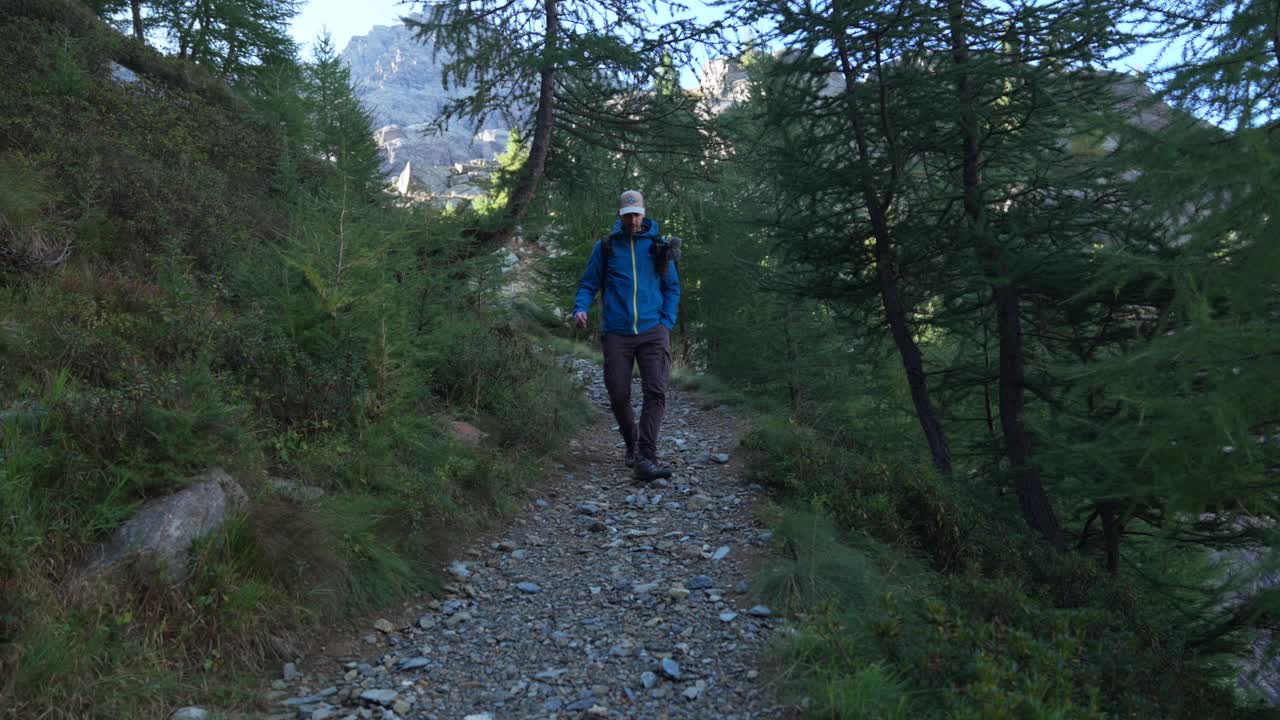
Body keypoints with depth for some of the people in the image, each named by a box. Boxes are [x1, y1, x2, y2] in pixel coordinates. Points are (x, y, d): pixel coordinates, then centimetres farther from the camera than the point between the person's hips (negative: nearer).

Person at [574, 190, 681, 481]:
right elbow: (588, 284, 11)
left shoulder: (658, 246, 8)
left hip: (652, 332, 0)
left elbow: (672, 288, 13)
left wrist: (667, 324, 1)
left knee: (656, 392, -14)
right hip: (617, 333, 0)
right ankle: (632, 445, 27)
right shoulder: (605, 247, 7)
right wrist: (580, 308, -9)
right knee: (619, 396, 1)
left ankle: (646, 458, -16)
- - - -
- [Task details] Please rewrite the listing above, renaming "shoulder" to "shoulder joint" everywhere and changing nothing else. Omit the picture from your answer.

- [Written solution]
Body keypoints with depth for some of the people in the image, each named by a box. Boxes are [x1, y1, x2, y2] in pixel coordinates. Points are (x, y, d): pixel coordinates, then centimetres farther from the camera than the point between the person's hips (negative: nearer).

Person at [574, 190, 681, 481]:
right elbow: (588, 284, 11)
left shoulder joint: (658, 246, 8)
left hip: (652, 332, 0)
left elbow: (672, 288, 13)
left wrist: (667, 324, 1)
left knee: (656, 392, -14)
right hip: (617, 333, 0)
right ankle: (632, 445, 27)
right shoulder joint: (605, 247, 7)
right wrist: (580, 308, -9)
right knee: (619, 396, 1)
left ankle: (646, 458, -16)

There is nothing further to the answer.